##### Source information

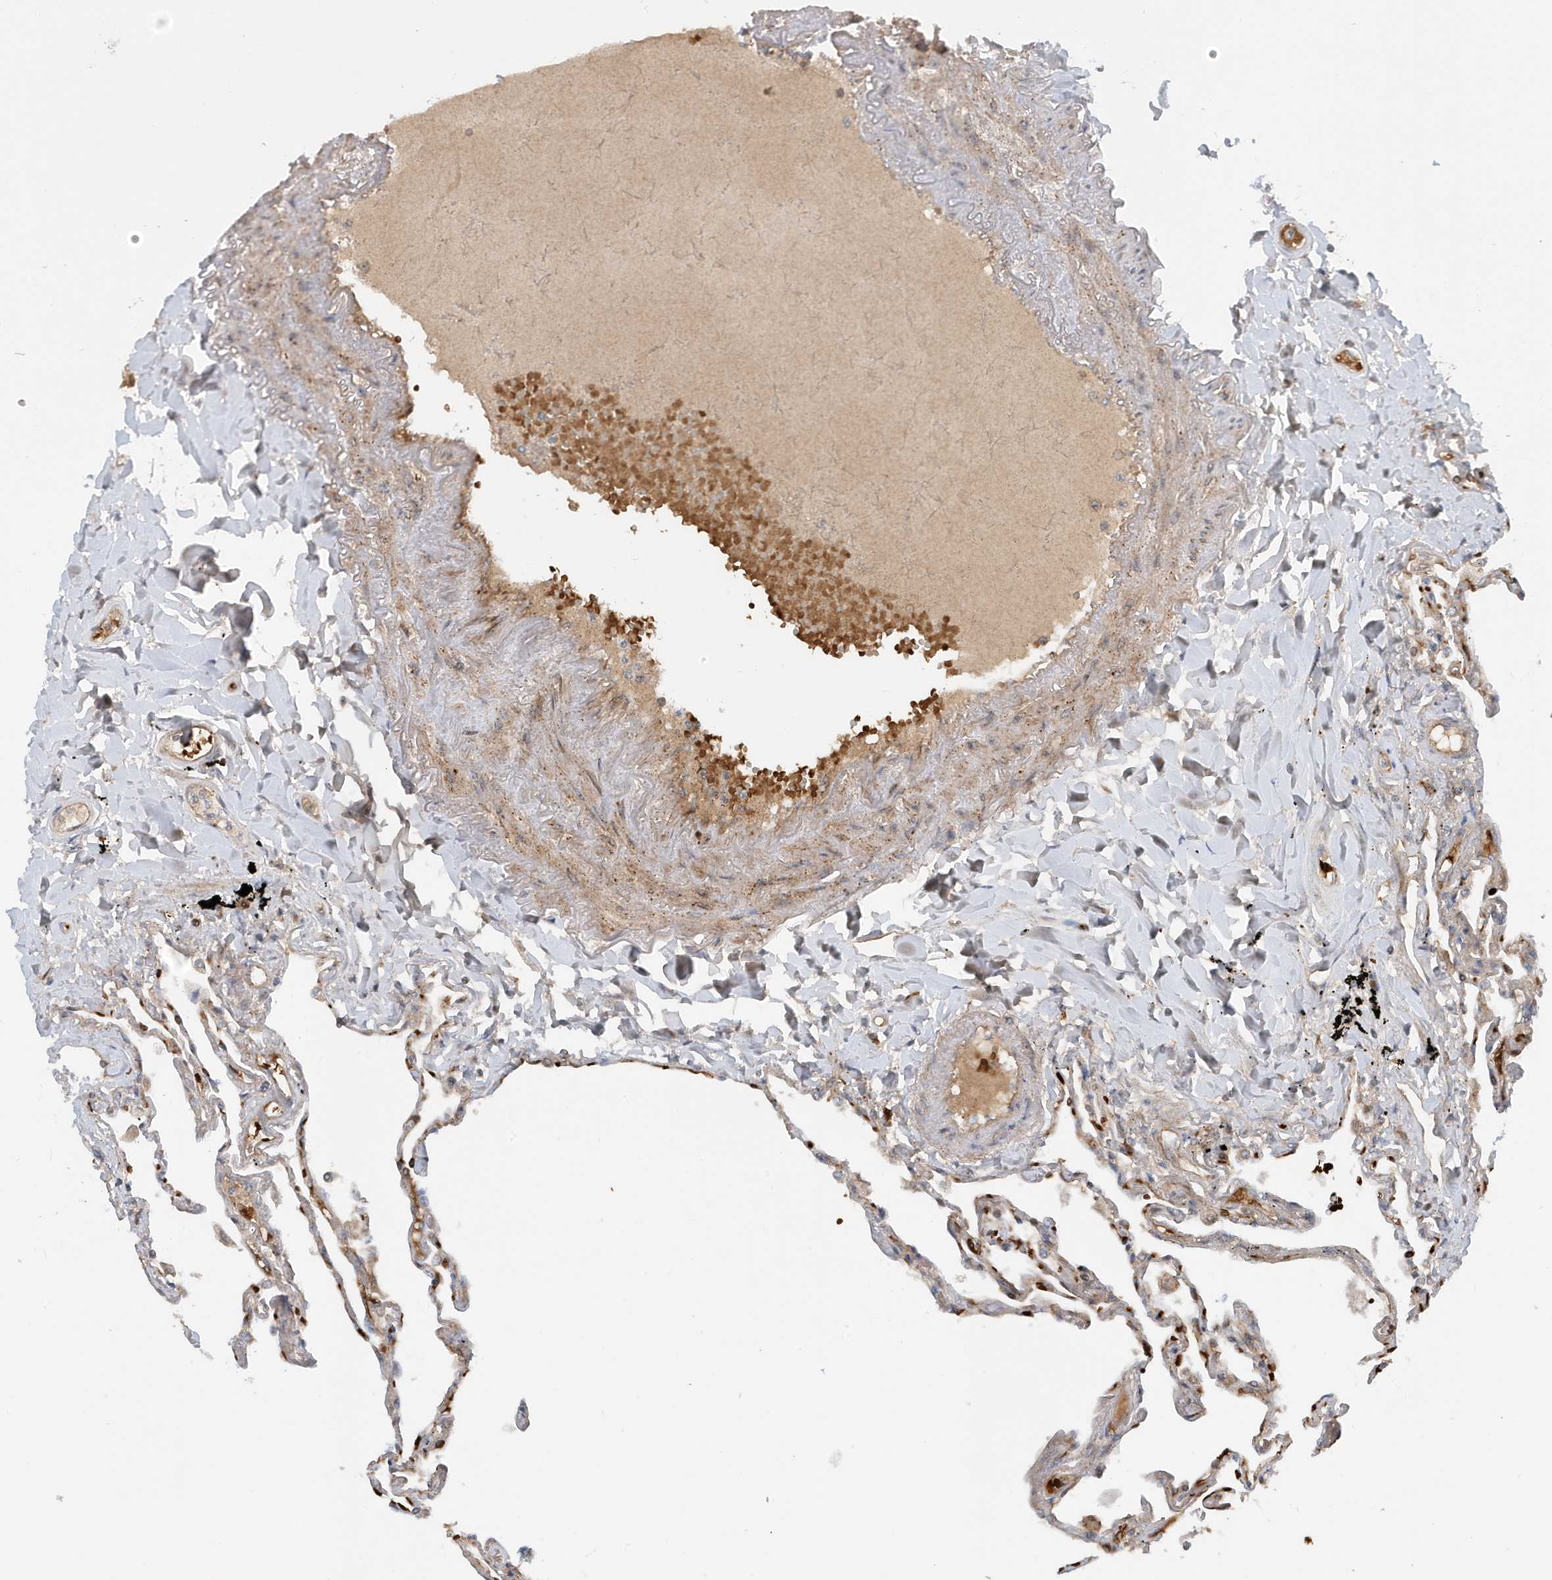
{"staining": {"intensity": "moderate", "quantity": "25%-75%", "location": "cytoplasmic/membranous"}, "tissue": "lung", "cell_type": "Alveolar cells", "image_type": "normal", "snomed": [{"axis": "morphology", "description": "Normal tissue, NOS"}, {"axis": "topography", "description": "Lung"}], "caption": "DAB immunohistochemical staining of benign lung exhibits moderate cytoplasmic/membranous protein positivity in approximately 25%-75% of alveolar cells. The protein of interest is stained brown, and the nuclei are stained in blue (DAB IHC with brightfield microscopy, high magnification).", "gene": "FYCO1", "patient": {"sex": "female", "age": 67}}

##########
##### Source information

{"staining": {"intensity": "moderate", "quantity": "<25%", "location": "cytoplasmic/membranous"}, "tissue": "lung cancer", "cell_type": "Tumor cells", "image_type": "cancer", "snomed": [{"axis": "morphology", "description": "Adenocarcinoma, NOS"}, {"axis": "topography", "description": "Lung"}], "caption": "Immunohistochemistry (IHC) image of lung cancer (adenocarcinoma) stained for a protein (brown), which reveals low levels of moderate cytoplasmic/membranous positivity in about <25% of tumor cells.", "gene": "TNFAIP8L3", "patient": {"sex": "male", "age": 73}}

##########
##### Source information

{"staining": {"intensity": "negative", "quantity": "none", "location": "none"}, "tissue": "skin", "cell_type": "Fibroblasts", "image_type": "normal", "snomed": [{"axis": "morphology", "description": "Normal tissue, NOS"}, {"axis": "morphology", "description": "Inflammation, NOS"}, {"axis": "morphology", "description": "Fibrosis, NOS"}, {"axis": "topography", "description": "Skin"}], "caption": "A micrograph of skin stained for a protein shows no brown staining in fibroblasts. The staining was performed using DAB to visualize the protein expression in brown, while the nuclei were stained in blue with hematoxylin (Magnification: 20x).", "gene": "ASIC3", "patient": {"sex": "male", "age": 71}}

##########

■ What the task requires ■
In the listing above, find each line with the word "cells" and copy it.

■ Expected answer ■
{"staining": {"intensity": "moderate", "quantity": "25%-75%", "location": "cytoplasmic/membranous"}, "tissue": "lung", "cell_type": "Alveolar cells", "image_type": "normal", "snomed": [{"axis": "morphology", "description": "Normal tissue, NOS"}, {"axis": "topography", "description": "Lung"}], "caption": "DAB immunohistochemical staining of benign lung exhibits moderate cytoplasmic/membranous protein positivity in approximately 25%-75% of alveolar cells. The protein of interest is stained brown, and the nuclei are stained in blue (DAB IHC with brightfield microscopy, high magnification).", "gene": "FYCO1", "patient": {"sex": "female", "age": 67}}
{"staining": {"intensity": "moderate", "quantity": "<25%", "location": "cytoplasmic/membranous"}, "tissue": "lung cancer", "cell_type": "Tumor cells", "image_type": "cancer", "snomed": [{"axis": "morphology", "description": "Adenocarcinoma, NOS"}, {"axis": "topography", "description": "Lung"}], "caption": "Immunohistochemistry (IHC) image of lung cancer (adenocarcinoma) stained for a protein (brown), which reveals low levels of moderate cytoplasmic/membranous positivity in about <25% of tumor cells.", "gene": "TNFAIP8L3", "patient": {"sex": "male", "age": 73}}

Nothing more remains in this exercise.